Clearly, with President Trump's executive orders having expanded the category of immigrants deemed worth pursuing and deporting, the gloves are off. There's been plenty of news coverage of this development, but few reminders of the context in which the pursuers have been freed from previous restraints.

So it's worth noting that the union representing some 5,000 Immigration and Customs Enforcement agents actually endorsed Mr. Trump in September, the first time the union endorsed a candidate for president. In an inflammatory statement posted on the Trump campaign's website, Chris Crane, president of the union, the National ICE Council, complained that under President Obama, "our officers are prevented from enforcing the most basic immigration laws." The statement went on to say that while Mr.
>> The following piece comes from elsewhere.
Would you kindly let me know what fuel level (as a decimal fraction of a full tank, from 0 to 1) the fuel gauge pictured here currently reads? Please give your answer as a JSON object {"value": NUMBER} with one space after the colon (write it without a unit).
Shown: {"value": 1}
Trump had pledged in a meeting to "support ICE officers, our nation's laws and our members," Hillary Clinton's immigration plan was "total amnesty plus open borders."

That everything in that statement except for the reference to Mr. Trump was untrue is not the point. (Far from failing to enforce the law, the Obama administration deported more than 400,000 unauthorized immigrants a year, and Mr. Trump's Democratic rival endorsed neither total amnesty nor open borders.) Rather, the statement is evidence of how openly these law enforcement officers have been chafing at the bit to do their jobs as they please.

And chafing for a long time: back in 2012, Mr. Crane was the lead plaintiff in a lawsuit against the Obama administration's deferral of deportation for immigrants brought to the United States as children. The claim was that the program put agents in a position of either failing to enforce immigration law as written or suffering reprisals at work for not adhering to the new policy.

No doubt, the gloves are off. It turns out you don't need to deport 11 million people to create a reign of fear and terror, but just enough folks in enough Kafka-esque confrontations with agents of the federal government to make millions of people afraid to answer the doorbell or go to the corner store for a quart of milk.

I know that many Americans avidly support these detentions and deportations -- that somehow nabbing a 23-year-kid with a work permit or a working mom who's been doing what ICE asked of her for years or some freezing men huddled outside a church is somehow making our nation safer. That's not a nation that I'm particularly proud of right now -- a place where the letter of the law has replaced any kind of moral code. It's not being done in "a very humane fashion." That "bigger heart" that Donald Trump promised 14 months ago must have somehow gotten lost in translation.